Imagine my surprise when UGA not only lost, but played a game worthy of being placed right next to the Braves' wonderful effort.
That's right, I said that both teams would lose. Not because I really, truly thought it would happen, but that's the way of Georgia sports. When one team loses something important, they either all lose, or all end up losing in some important game.
Make no mistake, all three major Georgia teams (Tech doesn't count! But they still lost) had games of importance this weekend. The Braves had a chance to beat the Cardinals to head to the real playoffs, UGA had a chance to show it was the real deal against another highly ranked opponent, as well as take control of the SEC East, and the Falcons had a chance to go 5-0 for the first time in its 47th season of existence.
Sunday rolls around, and the game is blacked out for me, even on Sunday Ticket.
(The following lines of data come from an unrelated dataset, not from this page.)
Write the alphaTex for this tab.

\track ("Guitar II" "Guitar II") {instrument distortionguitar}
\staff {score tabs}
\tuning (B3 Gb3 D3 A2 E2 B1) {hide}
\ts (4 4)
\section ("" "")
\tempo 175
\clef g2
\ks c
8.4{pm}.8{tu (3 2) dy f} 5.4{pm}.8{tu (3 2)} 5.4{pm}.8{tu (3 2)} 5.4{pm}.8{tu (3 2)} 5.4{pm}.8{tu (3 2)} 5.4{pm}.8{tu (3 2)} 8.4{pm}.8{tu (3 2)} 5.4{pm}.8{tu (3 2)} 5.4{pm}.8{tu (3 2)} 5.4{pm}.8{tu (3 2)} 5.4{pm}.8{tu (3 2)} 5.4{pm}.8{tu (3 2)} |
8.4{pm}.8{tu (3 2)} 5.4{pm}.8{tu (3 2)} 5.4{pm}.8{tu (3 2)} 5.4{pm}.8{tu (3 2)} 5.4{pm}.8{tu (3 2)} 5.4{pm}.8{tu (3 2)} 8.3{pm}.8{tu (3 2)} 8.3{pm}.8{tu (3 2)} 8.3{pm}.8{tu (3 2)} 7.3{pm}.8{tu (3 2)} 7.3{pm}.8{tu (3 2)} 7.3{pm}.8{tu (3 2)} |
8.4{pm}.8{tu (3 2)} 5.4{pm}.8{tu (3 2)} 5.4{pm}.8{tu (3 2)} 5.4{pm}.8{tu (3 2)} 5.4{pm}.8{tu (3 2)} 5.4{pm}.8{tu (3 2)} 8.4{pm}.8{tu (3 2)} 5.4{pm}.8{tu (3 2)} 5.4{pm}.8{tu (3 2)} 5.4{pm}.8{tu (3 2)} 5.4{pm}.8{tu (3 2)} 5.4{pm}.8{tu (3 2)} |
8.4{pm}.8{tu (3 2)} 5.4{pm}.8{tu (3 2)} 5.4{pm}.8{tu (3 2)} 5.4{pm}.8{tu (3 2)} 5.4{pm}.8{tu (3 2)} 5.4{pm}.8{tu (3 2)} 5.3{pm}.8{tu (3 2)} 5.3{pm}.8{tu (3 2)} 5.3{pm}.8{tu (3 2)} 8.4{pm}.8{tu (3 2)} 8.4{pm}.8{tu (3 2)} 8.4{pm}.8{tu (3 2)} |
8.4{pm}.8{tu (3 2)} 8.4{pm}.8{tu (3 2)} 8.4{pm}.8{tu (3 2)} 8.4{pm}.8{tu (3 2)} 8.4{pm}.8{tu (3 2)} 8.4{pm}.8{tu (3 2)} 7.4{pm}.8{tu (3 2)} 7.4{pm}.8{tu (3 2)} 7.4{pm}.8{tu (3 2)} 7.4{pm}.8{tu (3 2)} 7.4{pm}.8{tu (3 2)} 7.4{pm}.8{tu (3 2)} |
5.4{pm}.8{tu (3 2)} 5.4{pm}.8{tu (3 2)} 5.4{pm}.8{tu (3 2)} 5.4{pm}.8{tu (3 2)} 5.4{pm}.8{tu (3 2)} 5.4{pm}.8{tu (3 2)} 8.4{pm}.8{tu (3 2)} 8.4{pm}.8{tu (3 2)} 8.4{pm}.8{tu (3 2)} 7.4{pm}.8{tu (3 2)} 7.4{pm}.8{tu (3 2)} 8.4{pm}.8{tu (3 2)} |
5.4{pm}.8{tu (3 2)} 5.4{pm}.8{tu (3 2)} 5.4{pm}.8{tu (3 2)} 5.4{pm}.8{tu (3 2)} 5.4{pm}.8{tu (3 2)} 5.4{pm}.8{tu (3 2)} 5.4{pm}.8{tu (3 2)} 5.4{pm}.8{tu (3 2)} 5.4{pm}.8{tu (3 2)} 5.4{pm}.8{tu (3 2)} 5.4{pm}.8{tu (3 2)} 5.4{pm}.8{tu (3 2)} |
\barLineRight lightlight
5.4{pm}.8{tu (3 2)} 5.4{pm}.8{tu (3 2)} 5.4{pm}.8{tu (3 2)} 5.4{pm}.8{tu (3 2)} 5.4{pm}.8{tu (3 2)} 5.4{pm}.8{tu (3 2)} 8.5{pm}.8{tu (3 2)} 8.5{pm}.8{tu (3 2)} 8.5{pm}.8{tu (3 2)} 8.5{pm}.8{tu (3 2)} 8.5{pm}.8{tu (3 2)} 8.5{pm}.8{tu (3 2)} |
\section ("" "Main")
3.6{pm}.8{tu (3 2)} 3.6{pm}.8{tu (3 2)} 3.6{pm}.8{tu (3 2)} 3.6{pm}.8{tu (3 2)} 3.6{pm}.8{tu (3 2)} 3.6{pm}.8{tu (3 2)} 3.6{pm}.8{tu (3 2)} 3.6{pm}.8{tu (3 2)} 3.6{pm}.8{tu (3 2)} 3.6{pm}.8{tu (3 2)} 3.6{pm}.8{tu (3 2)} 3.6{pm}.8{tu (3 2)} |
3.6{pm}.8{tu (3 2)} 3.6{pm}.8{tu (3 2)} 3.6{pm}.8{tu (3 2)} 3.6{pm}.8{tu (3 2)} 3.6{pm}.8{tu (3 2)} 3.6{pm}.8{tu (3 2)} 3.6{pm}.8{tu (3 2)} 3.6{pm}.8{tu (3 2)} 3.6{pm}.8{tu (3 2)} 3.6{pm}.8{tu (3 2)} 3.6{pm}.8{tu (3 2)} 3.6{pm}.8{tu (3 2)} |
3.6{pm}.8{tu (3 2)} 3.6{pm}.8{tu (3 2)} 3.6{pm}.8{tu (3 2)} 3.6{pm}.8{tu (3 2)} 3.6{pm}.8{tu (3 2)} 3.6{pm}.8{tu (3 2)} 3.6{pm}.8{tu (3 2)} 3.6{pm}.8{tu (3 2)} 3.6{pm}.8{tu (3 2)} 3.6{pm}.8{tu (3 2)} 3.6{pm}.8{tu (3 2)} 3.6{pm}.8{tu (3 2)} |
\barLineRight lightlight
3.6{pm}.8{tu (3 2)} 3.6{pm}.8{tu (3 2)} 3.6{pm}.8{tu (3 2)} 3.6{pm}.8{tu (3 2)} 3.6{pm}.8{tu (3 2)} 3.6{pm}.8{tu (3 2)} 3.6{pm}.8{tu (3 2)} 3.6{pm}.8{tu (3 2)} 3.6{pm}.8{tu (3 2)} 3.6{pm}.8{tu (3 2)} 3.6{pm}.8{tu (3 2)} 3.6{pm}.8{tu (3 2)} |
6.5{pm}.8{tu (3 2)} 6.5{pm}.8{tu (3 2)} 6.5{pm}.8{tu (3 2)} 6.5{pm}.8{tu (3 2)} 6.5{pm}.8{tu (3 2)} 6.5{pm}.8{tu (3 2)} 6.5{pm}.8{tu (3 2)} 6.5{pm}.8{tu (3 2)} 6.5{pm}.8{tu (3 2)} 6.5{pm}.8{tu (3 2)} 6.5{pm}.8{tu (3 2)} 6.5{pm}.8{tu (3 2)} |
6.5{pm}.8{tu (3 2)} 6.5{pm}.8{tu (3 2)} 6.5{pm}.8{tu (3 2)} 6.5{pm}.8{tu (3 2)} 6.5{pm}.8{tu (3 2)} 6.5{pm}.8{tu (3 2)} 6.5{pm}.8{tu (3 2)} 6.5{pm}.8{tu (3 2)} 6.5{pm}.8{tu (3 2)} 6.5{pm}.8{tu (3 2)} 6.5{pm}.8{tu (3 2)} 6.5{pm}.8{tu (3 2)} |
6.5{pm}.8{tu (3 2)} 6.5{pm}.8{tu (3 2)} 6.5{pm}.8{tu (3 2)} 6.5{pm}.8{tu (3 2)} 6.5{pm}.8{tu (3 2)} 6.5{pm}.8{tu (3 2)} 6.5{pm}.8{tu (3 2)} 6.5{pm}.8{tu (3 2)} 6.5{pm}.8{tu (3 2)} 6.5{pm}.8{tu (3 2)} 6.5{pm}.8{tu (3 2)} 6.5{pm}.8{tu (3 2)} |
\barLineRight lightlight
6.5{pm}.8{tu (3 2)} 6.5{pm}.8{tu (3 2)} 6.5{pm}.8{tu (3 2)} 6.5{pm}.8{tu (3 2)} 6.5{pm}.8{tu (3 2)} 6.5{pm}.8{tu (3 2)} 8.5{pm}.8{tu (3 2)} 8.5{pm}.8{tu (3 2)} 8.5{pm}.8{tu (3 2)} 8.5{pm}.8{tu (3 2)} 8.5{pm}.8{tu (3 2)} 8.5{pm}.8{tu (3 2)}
So I flip over to Red Zone Channel and pray the Falcons get some coverage. By and large, they didn't. (Go figure, right?).
I almost didn't want to watch, because I knew how sad I'd be if all three of my teams lost in miserable fashion over the weekend, and I figured if they lost and I just saw the box score, I'd feel less bad about it. But like any 20something male (or perhaps insane fan, not sure which), I was too stubborn to go that route, so I stayed glued to the box score on the screen and to the Red Zone Channel.
As time passed, neither team was scoring! It felt like the longer we went without scoring, the more it played into the Redskins' hands.
Imagine my surprise when the first half started going downhill very, very quickly. A pick-6 to Kerrigan and then a fumbled snap shortly thereafter had my spirits pretty low. It's one thing to be down, it's another to be down after one of the worst weekends in the history of Georgia sports.
Come halftime, the game is tied 7-7...somehow.
Somehow, we were still in the game. Did we deserve to be in the game? No. Were we in the game? Absolutely.
This is why I don't like stats. Statistics cannot and will not prepare you for what happened on Sunday. They were correct in that the Redskins have trouble covering #2 WR and TE, as both of the Falcons that play those respective positions had good games, but they weren't correct in that the D would just roll over, nor were they correct in that it would be a high scoring game.
The Redskins' O struggled against the Falcons' D. The Redskins scored 17 points, but 7 of those were due to the pick-6 from Kerrigan, which was an excellent athletic play.
As the game wore on, it occurred to me that every game won't be a blowout. I HATE HATE HATE watching close games. I'd rather my team blowout every team they play, but the reality is that it simply won't happen. This isn't college ball, where teams like Oregon score 75 points a week because they're more athletically gifted than everyone else. Everybody in the NFL can play ball.
The evidence in this is the coaching change in San Fran. That was pretty much the same team in 2011 they had in 2010, with the exception of coaching, and they excelled in 2011!
There will be blowout games - the NFL is not immune to them - but the majority of the games are closer than you think. Heck, the Ravens-Chiefs game had a score of 9-6. NINE to SIX. That's a close game, and I think we all know which of the two teams should have won that game. They almost didn't!
Green Bay lost to the Colts. The Vikings are 4-1. There were no touchdowns in the Ravens-Chiefs game. We want this and that to happen with this team, but the reality of it is that winning every week is extremely difficult.
As much as we'd like a blowout, there will be games like the Panthers and Redskins, where we have to work some magic to win, but the great thing about this team is that they've shown the poise to not freak out when things get tough, and they're 5-0 because of it.
By all means, let the Texans and 49ers keep blowing teams out. After all, it did the Saints and Packers good last year, right?
Let's be thankful this team is 5-0, and be thankful that the close victories show we still have much to learn, but can still win while learning.